[Saved data entries]
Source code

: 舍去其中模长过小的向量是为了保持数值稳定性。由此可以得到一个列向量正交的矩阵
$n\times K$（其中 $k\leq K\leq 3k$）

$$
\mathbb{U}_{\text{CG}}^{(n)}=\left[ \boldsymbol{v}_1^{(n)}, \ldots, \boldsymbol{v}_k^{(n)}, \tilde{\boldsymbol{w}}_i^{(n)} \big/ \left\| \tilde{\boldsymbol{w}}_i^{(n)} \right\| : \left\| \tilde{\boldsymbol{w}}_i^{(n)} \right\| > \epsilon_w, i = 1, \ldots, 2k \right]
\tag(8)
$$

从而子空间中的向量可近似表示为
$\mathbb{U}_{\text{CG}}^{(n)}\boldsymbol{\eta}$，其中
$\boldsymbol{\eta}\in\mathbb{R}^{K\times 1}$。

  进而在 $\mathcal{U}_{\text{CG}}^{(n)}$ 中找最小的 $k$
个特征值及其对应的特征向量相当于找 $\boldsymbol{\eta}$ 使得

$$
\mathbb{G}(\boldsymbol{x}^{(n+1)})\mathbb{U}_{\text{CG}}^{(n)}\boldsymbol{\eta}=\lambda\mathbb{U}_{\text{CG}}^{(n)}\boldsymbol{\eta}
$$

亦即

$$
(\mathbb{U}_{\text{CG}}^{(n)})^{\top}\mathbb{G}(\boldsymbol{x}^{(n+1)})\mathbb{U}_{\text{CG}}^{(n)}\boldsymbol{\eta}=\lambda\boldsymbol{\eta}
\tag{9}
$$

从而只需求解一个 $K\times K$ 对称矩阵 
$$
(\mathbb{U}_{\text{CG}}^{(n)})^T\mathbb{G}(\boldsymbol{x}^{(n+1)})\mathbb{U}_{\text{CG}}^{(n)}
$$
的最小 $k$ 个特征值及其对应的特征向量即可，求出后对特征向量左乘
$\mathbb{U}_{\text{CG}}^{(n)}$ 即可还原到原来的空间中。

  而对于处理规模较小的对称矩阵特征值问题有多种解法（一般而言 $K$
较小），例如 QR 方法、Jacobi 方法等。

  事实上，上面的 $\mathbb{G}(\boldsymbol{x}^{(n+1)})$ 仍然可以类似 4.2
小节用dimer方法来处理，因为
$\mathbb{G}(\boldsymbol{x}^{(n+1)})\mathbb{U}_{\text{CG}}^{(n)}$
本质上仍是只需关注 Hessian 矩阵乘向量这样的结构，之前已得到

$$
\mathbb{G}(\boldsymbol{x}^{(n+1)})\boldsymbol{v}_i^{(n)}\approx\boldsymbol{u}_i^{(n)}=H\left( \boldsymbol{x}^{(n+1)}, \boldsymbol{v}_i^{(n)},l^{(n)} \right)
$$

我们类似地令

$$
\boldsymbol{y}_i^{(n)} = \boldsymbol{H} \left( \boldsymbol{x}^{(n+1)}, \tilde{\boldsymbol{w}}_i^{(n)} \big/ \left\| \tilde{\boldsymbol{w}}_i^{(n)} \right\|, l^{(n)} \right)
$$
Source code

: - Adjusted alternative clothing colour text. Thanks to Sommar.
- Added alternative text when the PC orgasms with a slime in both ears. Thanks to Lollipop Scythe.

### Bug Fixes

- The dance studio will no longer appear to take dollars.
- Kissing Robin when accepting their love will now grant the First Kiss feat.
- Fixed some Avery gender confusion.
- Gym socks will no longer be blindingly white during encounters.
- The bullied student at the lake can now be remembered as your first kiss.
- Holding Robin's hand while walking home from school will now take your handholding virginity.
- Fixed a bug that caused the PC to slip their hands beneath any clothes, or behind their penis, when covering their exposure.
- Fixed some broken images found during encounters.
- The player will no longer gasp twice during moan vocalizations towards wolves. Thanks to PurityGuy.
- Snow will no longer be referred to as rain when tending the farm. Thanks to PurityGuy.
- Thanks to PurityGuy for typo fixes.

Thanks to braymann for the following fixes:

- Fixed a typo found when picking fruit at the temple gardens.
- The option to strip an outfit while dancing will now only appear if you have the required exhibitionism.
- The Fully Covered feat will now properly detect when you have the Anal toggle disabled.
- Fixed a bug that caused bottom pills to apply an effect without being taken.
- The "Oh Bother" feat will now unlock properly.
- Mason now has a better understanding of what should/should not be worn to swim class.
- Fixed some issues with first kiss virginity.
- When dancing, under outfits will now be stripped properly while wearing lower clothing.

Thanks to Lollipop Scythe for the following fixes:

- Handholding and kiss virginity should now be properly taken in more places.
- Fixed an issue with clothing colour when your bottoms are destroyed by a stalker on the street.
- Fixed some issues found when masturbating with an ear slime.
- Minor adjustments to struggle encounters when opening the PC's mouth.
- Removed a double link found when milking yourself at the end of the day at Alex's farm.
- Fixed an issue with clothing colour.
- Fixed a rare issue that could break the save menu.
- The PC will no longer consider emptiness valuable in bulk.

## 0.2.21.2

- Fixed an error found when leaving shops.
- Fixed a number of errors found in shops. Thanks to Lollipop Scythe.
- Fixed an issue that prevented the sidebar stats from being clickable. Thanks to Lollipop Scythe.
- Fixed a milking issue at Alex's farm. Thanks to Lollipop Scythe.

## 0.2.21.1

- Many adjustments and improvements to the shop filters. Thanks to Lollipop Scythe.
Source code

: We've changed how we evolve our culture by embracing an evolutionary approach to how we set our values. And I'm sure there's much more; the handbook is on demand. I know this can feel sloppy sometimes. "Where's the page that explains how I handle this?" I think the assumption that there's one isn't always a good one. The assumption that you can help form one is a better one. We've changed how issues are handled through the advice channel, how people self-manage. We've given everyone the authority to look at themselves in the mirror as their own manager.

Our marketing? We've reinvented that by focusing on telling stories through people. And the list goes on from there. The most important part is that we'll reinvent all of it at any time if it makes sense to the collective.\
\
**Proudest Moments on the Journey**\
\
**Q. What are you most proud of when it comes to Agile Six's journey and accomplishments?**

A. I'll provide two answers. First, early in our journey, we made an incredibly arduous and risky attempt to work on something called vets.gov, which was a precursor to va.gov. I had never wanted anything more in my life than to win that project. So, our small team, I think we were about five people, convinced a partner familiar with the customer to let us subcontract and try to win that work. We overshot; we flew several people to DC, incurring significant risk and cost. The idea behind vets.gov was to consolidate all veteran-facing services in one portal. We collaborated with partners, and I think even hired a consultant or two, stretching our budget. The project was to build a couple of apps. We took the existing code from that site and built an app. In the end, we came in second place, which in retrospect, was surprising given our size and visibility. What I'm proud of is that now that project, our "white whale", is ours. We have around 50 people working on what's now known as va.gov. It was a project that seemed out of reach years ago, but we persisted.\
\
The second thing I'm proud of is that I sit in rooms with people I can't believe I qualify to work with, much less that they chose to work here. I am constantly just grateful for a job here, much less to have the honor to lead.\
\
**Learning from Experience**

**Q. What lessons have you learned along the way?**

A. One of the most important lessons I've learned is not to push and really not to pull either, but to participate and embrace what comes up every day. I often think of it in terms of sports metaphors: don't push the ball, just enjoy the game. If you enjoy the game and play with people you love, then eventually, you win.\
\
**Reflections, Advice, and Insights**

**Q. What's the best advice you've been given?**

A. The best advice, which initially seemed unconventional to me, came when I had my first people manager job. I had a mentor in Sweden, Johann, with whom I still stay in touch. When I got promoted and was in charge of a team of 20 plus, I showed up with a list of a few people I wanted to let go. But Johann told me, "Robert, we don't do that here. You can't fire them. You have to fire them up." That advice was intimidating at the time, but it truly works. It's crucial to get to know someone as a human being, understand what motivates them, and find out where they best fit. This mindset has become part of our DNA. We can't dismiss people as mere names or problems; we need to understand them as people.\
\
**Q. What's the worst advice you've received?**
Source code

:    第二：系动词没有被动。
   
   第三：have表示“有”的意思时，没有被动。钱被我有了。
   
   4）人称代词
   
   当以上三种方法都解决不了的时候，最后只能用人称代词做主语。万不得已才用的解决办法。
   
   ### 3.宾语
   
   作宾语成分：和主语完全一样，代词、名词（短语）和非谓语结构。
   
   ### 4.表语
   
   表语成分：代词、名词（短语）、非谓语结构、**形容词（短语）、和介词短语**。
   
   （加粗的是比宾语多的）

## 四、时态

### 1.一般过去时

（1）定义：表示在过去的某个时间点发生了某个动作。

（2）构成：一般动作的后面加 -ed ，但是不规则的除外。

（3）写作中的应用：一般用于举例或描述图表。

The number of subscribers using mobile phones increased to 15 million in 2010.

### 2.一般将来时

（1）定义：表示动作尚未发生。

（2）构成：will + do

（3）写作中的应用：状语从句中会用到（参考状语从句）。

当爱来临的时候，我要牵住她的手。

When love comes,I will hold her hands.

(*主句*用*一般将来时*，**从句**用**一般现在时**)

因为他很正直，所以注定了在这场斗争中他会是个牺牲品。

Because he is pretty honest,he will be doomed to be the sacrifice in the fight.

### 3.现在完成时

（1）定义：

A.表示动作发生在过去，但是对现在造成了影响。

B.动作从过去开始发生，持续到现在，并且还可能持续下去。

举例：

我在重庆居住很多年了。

:: PROBLEM ::
Copy out the items word for word, everything from the line containing "从而子空间中的向量可近似表示为" down to the line containing "### Bug Fixes", with both of those lines included.

:: EXERCISE RESPONSE ::
从而子空间中的向量可近似表示为
$\mathbb{U}_{\text{CG}}^{(n)}\boldsymbol{\eta}$，其中
$\boldsymbol{\eta}\in\mathbb{R}^{K\times 1}$。

  进而在 $\mathcal{U}_{\text{CG}}^{(n)}$ 中找最小的 $k$
个特征值及其对应的特征向量相当于找 $\boldsymbol{\eta}$ 使得

$$
\mathbb{G}(\boldsymbol{x}^{(n+1)})\mathbb{U}_{\text{CG}}^{(n)}\boldsymbol{\eta}=\lambda\mathbb{U}_{\text{CG}}^{(n)}\boldsymbol{\eta}
$$

亦即

$$
(\mathbb{U}_{\text{CG}}^{(n)})^{\top}\mathbb{G}(\boldsymbol{x}^{(n+1)})\mathbb{U}_{\text{CG}}^{(n)}\boldsymbol{\eta}=\lambda\boldsymbol{\eta}
\tag{9}
$$

从而只需求解一个 $K\times K$ 对称矩阵 
$$
(\mathbb{U}_{\text{CG}}^{(n)})^T\mathbb{G}(\boldsymbol{x}^{(n+1)})\mathbb{U}_{\text{CG}}^{(n)}
$$
的最小 $k$ 个特征值及其对应的特征向量即可，求出后对特征向量左乘
$\mathbb{U}_{\text{CG}}^{(n)}$ 即可还原到原来的空间中。

  而对于处理规模较小的对称矩阵特征值问题有多种解法（一般而言 $K$
较小），例如 QR 方法、Jacobi 方法等。

  事实上，上面的 $\mathbb{G}(\boldsymbol{x}^{(n+1)})$ 仍然可以类似 4.2
小节用dimer方法来处理，因为
$\mathbb{G}(\boldsymbol{x}^{(n+1)})\mathbb{U}_{\text{CG}}^{(n)}$
本质上仍是只需关注 Hessian 矩阵乘向量这样的结构，之前已得到

$$
\mathbb{G}(\boldsymbol{x}^{(n+1)})\boldsymbol{v}_i^{(n)}\approx\boldsymbol{u}_i^{(n)}=H\left( \boldsymbol{x}^{(n+1)}, \boldsymbol{v}_i^{(n)},l^{(n)} \right)
$$

我们类似地令

$$
\boldsymbol{y}_i^{(n)} = \boldsymbol{H} \left( \boldsymbol{x}^{(n+1)}, \tilde{\boldsymbol{w}}_i^{(n)} \big/ \left\| \tilde{\boldsymbol{w}}_i^{(n)} \right\|, l^{(n)} \right)
$$
Source code

: - Adjusted alternative clothing colour text. Thanks to Sommar.
- Added alternative text when the PC orgasms with a slime in both ears. Thanks to Lollipop Scythe.

### Bug Fixes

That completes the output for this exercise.